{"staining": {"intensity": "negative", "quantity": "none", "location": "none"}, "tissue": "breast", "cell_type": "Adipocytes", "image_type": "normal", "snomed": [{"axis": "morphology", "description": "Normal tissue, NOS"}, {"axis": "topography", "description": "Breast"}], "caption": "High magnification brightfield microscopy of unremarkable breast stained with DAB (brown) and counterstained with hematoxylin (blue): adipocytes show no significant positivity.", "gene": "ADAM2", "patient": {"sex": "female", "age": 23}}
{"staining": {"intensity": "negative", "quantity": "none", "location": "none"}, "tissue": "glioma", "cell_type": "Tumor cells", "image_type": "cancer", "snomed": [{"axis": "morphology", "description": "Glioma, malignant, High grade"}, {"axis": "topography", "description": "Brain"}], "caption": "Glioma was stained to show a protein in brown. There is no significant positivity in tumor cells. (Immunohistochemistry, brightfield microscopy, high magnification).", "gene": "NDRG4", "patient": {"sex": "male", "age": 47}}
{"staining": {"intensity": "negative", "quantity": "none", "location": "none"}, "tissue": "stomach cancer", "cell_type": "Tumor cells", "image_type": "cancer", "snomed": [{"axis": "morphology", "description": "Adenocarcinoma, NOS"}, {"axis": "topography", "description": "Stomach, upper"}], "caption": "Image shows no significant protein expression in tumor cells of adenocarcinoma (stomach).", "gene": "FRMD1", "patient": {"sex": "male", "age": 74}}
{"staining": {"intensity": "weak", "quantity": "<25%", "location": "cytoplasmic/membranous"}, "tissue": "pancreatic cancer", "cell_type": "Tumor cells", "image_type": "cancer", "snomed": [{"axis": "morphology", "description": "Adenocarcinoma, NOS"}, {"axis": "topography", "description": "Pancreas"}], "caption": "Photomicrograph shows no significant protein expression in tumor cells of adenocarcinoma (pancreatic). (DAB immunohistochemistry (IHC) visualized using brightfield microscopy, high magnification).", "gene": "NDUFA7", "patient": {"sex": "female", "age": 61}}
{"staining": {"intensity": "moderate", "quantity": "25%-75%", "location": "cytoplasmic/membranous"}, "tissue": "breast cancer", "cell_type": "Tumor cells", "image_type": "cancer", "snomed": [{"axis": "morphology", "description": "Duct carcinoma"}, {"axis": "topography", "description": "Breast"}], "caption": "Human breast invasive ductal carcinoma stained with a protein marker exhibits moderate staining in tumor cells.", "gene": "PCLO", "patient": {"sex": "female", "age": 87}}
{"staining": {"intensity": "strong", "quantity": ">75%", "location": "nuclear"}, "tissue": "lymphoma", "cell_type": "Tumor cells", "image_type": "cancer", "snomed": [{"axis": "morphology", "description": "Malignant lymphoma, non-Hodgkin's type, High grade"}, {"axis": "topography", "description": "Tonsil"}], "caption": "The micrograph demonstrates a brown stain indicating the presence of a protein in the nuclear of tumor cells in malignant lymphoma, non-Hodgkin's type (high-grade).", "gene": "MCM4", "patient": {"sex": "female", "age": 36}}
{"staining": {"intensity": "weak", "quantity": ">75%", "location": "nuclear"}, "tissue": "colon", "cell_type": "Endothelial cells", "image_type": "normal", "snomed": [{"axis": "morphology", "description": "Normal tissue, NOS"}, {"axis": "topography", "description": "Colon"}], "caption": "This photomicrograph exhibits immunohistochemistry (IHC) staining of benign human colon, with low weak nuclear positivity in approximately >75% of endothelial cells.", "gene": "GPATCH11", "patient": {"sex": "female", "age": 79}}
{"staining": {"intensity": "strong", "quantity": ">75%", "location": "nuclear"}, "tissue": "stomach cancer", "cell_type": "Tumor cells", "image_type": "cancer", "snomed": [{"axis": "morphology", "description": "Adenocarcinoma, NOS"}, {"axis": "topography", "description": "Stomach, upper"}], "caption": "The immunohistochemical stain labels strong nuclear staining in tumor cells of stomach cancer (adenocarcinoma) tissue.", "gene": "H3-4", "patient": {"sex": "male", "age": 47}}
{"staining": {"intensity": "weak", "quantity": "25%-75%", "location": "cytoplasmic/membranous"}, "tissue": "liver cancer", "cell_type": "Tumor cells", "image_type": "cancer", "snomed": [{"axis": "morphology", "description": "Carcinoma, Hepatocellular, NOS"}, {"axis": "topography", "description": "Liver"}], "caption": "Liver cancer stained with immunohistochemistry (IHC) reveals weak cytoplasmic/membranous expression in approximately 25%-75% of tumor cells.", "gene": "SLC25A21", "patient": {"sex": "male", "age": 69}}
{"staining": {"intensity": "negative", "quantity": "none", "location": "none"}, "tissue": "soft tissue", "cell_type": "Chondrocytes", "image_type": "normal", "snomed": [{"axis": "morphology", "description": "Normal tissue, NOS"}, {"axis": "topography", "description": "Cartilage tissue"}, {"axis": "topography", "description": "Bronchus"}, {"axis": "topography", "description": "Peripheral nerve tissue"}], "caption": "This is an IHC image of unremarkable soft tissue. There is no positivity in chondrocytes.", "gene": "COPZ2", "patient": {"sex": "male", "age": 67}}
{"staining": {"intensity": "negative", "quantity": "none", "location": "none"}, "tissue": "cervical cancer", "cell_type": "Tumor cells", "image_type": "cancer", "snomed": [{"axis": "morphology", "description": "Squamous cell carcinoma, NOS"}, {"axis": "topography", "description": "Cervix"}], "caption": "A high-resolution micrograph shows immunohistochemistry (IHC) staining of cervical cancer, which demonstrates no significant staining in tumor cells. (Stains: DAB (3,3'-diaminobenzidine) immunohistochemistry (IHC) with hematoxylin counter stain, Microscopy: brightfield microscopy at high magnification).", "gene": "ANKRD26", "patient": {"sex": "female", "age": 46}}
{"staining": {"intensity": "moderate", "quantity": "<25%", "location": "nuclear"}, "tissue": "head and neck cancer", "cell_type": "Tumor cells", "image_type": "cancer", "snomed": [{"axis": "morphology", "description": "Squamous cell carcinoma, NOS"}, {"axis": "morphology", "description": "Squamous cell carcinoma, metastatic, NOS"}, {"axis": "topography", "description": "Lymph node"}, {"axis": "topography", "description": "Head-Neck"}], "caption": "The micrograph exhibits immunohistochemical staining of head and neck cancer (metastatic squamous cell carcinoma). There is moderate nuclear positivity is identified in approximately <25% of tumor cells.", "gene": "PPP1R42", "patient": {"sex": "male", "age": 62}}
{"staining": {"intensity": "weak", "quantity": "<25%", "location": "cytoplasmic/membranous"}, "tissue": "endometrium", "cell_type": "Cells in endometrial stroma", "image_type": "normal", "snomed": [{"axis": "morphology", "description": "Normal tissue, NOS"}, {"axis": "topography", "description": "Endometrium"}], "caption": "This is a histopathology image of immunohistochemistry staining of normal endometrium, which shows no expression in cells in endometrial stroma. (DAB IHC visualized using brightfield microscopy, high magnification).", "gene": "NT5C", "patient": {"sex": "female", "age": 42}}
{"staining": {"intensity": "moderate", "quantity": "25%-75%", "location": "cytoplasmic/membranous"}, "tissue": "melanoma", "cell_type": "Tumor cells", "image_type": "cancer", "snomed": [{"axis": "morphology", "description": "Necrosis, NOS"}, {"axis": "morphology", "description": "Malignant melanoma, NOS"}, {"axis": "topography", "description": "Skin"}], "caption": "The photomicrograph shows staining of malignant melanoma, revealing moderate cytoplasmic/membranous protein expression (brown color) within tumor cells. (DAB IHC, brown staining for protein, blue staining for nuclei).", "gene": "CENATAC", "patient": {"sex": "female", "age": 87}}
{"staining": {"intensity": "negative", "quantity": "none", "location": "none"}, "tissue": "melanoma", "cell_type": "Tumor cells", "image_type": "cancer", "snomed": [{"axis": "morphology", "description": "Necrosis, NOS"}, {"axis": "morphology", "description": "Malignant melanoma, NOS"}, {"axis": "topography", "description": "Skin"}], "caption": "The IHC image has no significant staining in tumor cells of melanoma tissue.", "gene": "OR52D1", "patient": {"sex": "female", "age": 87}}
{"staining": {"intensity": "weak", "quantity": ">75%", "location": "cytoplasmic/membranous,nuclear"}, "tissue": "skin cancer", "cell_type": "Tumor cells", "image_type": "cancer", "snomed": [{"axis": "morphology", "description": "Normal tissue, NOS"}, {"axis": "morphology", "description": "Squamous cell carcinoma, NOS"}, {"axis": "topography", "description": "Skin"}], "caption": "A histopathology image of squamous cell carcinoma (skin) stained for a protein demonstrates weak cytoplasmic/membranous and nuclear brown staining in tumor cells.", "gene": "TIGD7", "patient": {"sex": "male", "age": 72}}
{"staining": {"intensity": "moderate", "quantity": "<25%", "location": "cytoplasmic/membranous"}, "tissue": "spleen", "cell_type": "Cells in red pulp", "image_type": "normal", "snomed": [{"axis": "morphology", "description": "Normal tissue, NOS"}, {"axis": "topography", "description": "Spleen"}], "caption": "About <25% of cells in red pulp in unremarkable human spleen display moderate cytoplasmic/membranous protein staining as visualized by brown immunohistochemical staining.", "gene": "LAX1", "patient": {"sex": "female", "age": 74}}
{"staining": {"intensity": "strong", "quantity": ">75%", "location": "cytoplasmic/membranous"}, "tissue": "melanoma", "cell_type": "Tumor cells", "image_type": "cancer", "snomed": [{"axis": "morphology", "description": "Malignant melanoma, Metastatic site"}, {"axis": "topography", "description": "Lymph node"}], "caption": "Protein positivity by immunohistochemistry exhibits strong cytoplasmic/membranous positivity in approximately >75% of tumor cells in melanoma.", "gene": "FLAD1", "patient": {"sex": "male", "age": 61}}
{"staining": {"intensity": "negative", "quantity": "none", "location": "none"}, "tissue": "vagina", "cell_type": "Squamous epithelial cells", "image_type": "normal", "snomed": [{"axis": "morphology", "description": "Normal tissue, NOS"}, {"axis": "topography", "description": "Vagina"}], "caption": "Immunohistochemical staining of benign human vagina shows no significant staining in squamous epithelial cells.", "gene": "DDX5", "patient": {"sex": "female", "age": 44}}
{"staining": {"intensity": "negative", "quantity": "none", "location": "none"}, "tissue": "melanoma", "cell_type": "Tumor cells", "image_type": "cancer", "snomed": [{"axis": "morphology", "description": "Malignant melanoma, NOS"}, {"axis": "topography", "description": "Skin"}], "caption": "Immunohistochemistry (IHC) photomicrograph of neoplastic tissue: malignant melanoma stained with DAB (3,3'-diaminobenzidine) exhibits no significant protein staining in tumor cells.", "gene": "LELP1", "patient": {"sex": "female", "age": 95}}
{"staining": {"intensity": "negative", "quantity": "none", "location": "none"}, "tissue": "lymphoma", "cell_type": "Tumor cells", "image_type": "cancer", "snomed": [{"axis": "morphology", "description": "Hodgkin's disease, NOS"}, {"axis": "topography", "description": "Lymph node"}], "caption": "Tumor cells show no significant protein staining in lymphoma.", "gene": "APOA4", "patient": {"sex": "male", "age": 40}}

-*-*-

Problem requirements |
Filter the entries down to the lines with the word "This" in them, and copy those lines.

Task answer |
{"staining": {"intensity": "weak", "quantity": ">75%", "location": "nuclear"}, "tissue": "colon", "cell_type": "Endothelial cells", "image_type": "normal", "snomed": [{"axis": "morphology", "description": "Normal tissue, NOS"}, {"axis": "topography", "description": "Colon"}], "caption": "This photomicrograph exhibits immunohistochemistry (IHC) staining of benign human colon, with low weak nuclear positivity in approximately >75% of endothelial cells.", "gene": "GPATCH11", "patient": {"sex": "female", "age": 79}}
{"staining": {"intensity": "negative", "quantity": "none", "location": "none"}, "tissue": "soft tissue", "cell_type": "Chondrocytes", "image_type": "normal", "snomed": [{"axis": "morphology", "description": "Normal tissue, NOS"}, {"axis": "topography", "description": "Cartilage tissue"}, {"axis": "topography", "description": "Bronchus"}, {"axis": "topography", "description": "Peripheral nerve tissue"}], "caption": "This is an IHC image of unremarkable soft tissue. There is no positivity in chondrocytes.", "gene": "COPZ2", "patient": {"sex": "male", "age": 67}}
{"staining": {"intensity": "weak", "quantity": "<25%", "location": "cytoplasmic/membranous"}, "tissue": "endometrium", "cell_type": "Cells in endometrial stroma", "image_type": "normal", "snomed": [{"axis": "morphology", "description": "Normal tissue, NOS"}, {"axis": "topography", "description": "Endometrium"}], "caption": "This is a histopathology image of immunohistochemistry staining of normal endometrium, which shows no expression in cells in endometrial stroma. (DAB IHC visualized using brightfield microscopy, high magnification).", "gene": "NT5C", "patient": {"sex": "female", "age": 42}}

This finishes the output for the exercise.